▶ **Data extract**:
#####

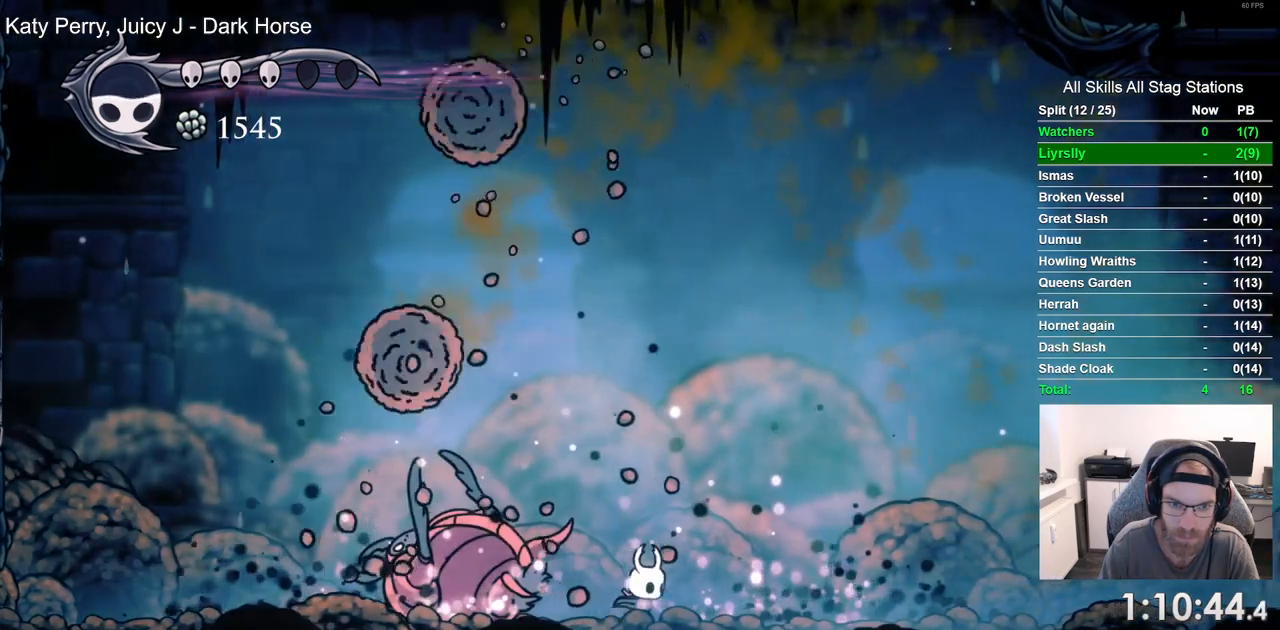
{"dt_ms": 500, "buttons": ["TRIANGLE", "DPAD_RIGHT"], "left_stick": "center", "right_stick": "center", "events": [[83, "DPAD_LEFT", "down"], [183, "DPAD_LEFT", "up"], [233, "TRIANGLE", "down"]]}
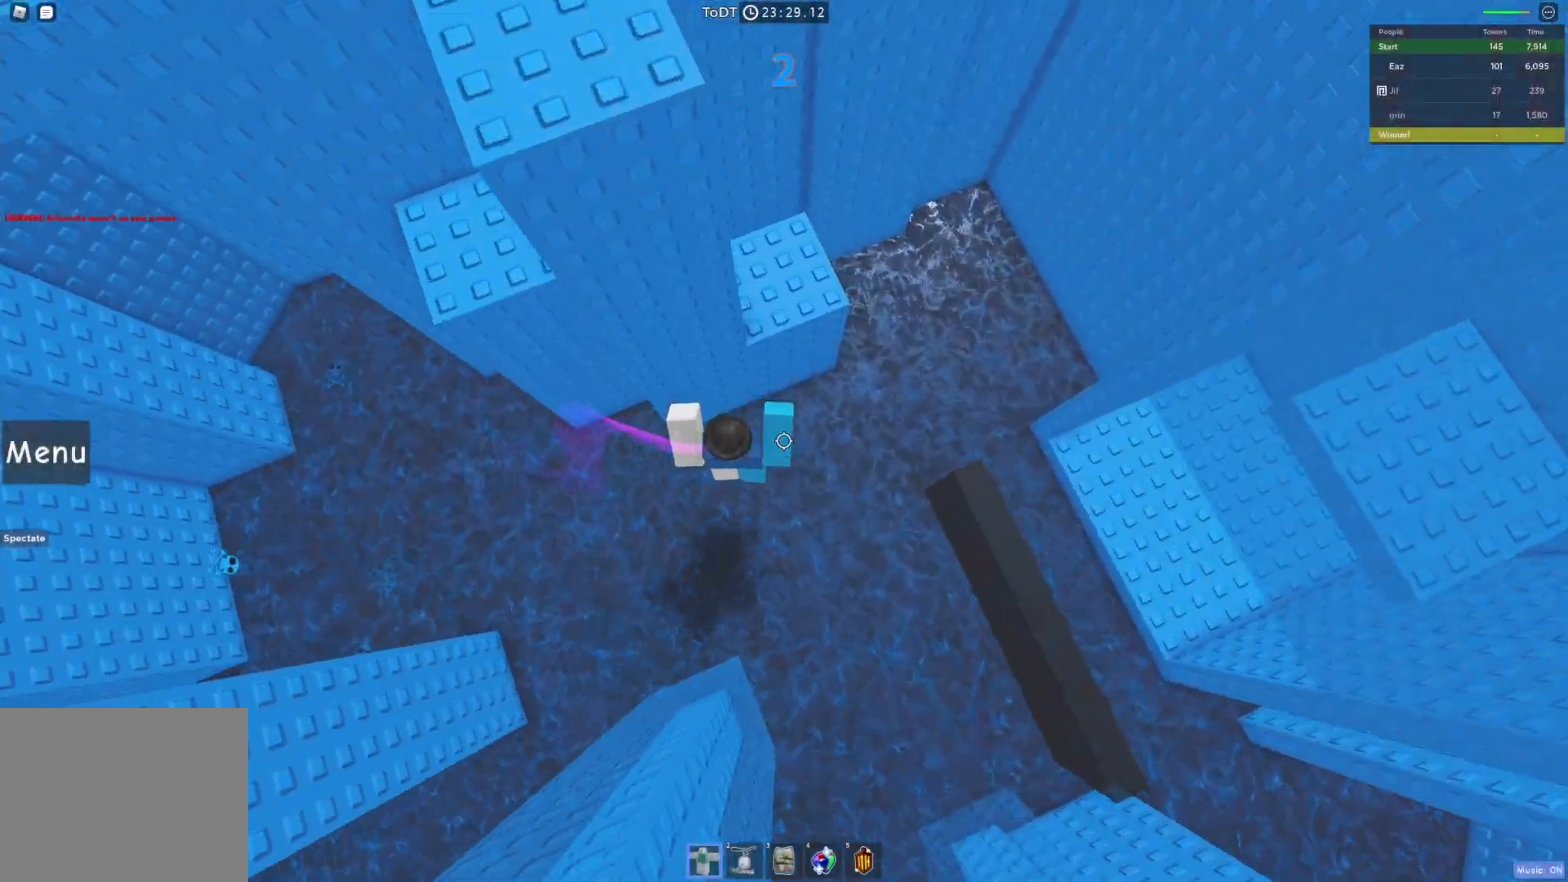
Gameplay with keyboard; each line is a JSON object with the keys held at the frame after it. "events" lists presses ("down") and releases ("up") of "a", "ctrl", "d", "e", "q", "s", "shift", "space" and "w" between this image and that frame as [ms after this image, input, new state], when the widget could be followed in between. No other keys are recorded. Mouse input is not recorded.
{"keys": [], "events": [[267, "space", "up"], [283, "d", "up"], [400, "w", "up"]]}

#####

▶ **Task item**: Without the pictures, write out every line above exactly as it appears.

▶ **Your solution**:
{"dt_ms": 500, "buttons": ["TRIANGLE", "DPAD_RIGHT"], "left_stick": "center", "right_stick": "center", "events": [[83, "DPAD_LEFT", "down"], [183, "DPAD_LEFT", "up"], [233, "TRIANGLE", "down"]]}
Gameplay with keyboard; each line is a JSON object with the keys held at the frame after it. "events" lists presses ("down") and releases ("up") of "a", "ctrl", "d", "e", "q", "s", "shift", "space" and "w" between this image and that frame as [ms after this image, input, new state], when the widget could be followed in between. No other keys are recorded. Mouse input is not recorded.
{"keys": [], "events": [[267, "space", "up"], [283, "d", "up"], [400, "w", "up"]]}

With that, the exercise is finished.